Hasil simulasi akan diuji terhadap apa yang para ahli sosiologi dan ahli demografi telah pelajari tentang lonjakan dalam ketaatan religius menyusul peristiwa yang menakutkan, seperti gempa Selandia Baru 2011 yang membunuh 185.

"Dan itu," kata Wildman, "membuat buku yang kurang spekulatif dan lebih menarik."

Selain meramalkan realitas kontemporer, dia mengatakan bahwa dia berencana untuk mengubah pemodelan komputernya ke masa lalu, mempelajari peran agama dalam perkembangan epik seperti transisi manusia dari berburu dan berkumpul ke pertanian.
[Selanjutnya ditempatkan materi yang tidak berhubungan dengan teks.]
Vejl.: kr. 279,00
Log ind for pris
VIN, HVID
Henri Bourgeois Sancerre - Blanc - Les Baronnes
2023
Binatang membutuhkan peneliti untuk mengartikulasikan sebisa mungkin hipotesis yang mereka harapkan untuk dijadikan model. "Komputer itu bodoh," kata Wood. "Mereka tidak sadar, tidak peduli apa kata Silicon Valley .... Mereka tidak dapat melakukan konteks, mereka tidak bisa mendapatkan ekspresi wajah, mereka tidak dapat membuat lompatan untuk memahami apa yang Anda katakan." Itu mungkin menjelaskan Apa Wildman menyebut keengganan dalam humaniora terhadap jenis abstraksi yang diizinkan komputer.

Tapi sementara kerja lapangan tak ternilai harganya, katanya, pemodelan membentang di bidang teori akademis.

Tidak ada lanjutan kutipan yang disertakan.